WHAT IS BEING ASKED: Please output every entry below exactly as written, leaving out any pictures.
:: DATA TO EXAMINE
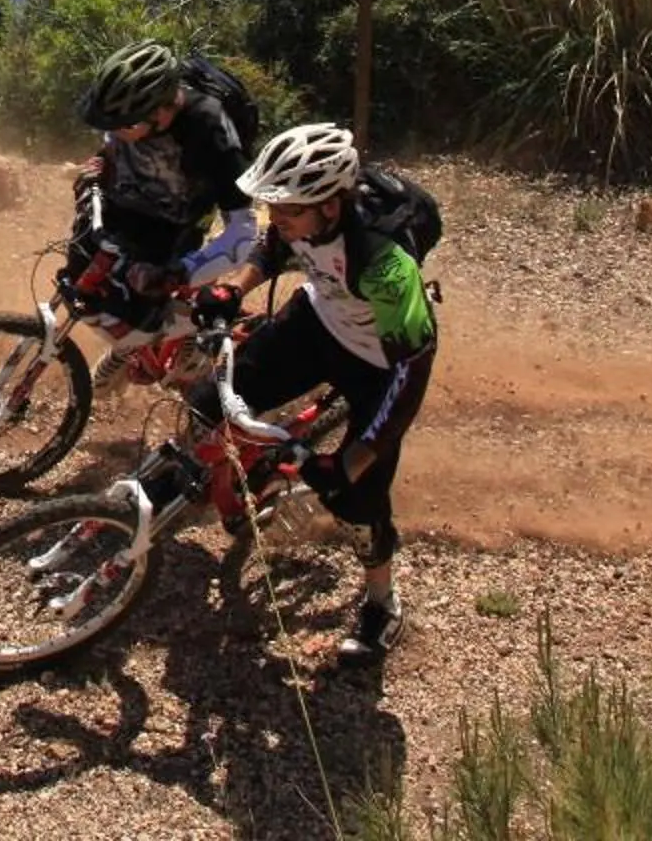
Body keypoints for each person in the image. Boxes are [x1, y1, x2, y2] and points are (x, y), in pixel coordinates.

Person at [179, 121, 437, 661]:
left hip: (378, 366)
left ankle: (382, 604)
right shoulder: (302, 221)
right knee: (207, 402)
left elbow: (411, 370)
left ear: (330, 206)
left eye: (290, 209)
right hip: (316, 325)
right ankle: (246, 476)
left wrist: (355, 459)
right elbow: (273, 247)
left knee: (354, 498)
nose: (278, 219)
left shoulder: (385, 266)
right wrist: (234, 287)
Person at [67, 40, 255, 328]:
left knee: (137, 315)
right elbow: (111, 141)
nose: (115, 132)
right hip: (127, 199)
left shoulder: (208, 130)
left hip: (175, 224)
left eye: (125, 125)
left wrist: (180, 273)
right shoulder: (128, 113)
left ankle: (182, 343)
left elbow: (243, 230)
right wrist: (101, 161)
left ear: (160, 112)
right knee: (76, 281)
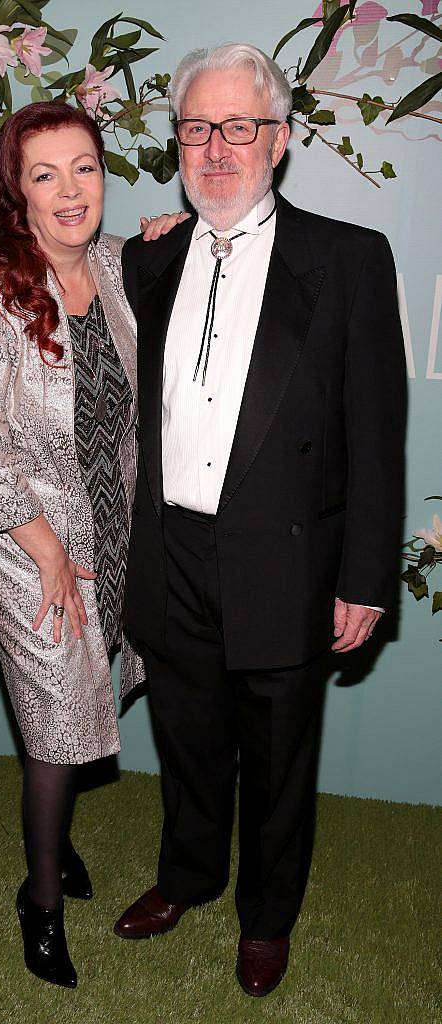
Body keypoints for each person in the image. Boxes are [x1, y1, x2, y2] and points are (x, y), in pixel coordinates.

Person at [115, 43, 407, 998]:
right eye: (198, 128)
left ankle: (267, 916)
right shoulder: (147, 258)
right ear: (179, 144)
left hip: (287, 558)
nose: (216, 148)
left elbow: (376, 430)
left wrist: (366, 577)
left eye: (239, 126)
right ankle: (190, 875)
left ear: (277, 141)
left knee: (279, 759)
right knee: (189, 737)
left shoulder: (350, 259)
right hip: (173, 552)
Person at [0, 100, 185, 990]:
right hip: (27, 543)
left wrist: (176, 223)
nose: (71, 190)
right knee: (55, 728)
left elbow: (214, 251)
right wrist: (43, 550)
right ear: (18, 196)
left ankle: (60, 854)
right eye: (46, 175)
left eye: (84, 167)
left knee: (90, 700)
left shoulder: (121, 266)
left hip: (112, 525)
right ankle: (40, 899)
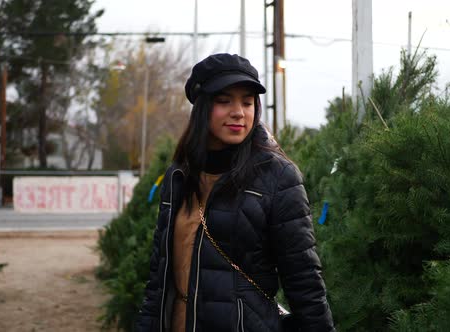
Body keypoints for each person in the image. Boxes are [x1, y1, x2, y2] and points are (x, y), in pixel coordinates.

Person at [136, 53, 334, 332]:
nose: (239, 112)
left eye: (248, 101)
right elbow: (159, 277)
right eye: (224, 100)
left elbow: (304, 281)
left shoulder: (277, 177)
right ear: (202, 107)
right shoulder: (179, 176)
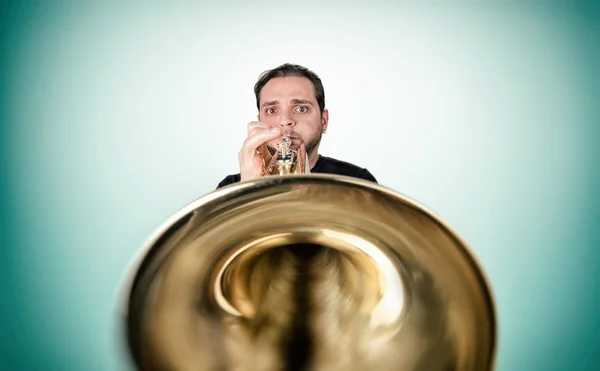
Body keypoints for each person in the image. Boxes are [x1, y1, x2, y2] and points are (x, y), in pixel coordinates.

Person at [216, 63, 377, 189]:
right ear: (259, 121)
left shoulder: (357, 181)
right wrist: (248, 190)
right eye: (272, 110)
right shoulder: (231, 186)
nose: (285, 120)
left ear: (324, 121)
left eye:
::::
RESPONSE BELOW:
Body keypoints for each person in the image. Boxes are [x1, y1, x2, y2] and points are (x, y), in pixel coordinates.

Person at [179, 121, 437, 661]:
left hip: (378, 366)
left ankle: (382, 604)
right shoulder: (302, 221)
right knee: (207, 402)
left elbow: (411, 370)
left ear: (330, 206)
left eye: (290, 209)
right hip: (316, 325)
right ankle: (246, 476)
left wrist: (355, 459)
right elbow: (273, 247)
left knee: (354, 498)
nose: (278, 219)
left shoulder: (385, 266)
right wrist: (234, 287)
Person at [67, 40, 255, 328]:
left knee: (137, 315)
right elbow: (111, 141)
nose: (115, 132)
right hip: (127, 199)
left shoulder: (208, 130)
left hip: (175, 224)
left eye: (125, 125)
left wrist: (180, 273)
right shoulder: (128, 113)
left ankle: (182, 343)
left elbow: (243, 230)
right wrist: (101, 161)
left ear: (160, 112)
right knee: (76, 281)
Body keypoints for each person in the image. Boxes are [x1, y1, x2, y2] and points are (x, y), in pixel coordinates.

Person at [115, 43, 407, 998]:
right eye: (198, 128)
left ankle: (267, 916)
right shoulder: (147, 258)
right ear: (179, 144)
left hip: (287, 558)
nose: (216, 148)
left elbow: (376, 430)
left wrist: (366, 577)
left eye: (239, 126)
right ankle: (190, 875)
left ear: (277, 141)
left knee: (279, 759)
right knee: (189, 737)
left shoulder: (350, 259)
right hip: (173, 552)
Person at [0, 100, 185, 990]:
right hip: (27, 543)
left wrist: (176, 223)
nose: (71, 190)
right knee: (55, 728)
left elbow: (214, 251)
right wrist: (43, 550)
right ear: (18, 196)
left ankle: (60, 854)
right eye: (46, 175)
left eye: (84, 167)
left knee: (90, 700)
left shoulder: (121, 266)
left hip: (112, 525)
right ankle: (40, 899)
Body keypoints for each person in the image. Boxes are [x1, y1, x2, y2] and points are (x, y), in pixel coordinates.

Person at [136, 53, 334, 332]:
nose: (239, 112)
left eye: (248, 101)
right elbow: (159, 277)
right eye: (224, 100)
left elbow: (304, 281)
left shoulder: (277, 177)
right ear: (202, 107)
right shoulder: (179, 176)
Body keypoints for each person in the image. Boxes are [x1, y1, x2, y2] and points are (x, y), in pixel coordinates.

Person at [216, 63, 377, 189]:
right ear: (259, 121)
left shoulder: (357, 181)
right wrist: (248, 190)
right eye: (272, 110)
right shoulder: (231, 186)
nose: (285, 120)
left ear: (324, 121)
left eye:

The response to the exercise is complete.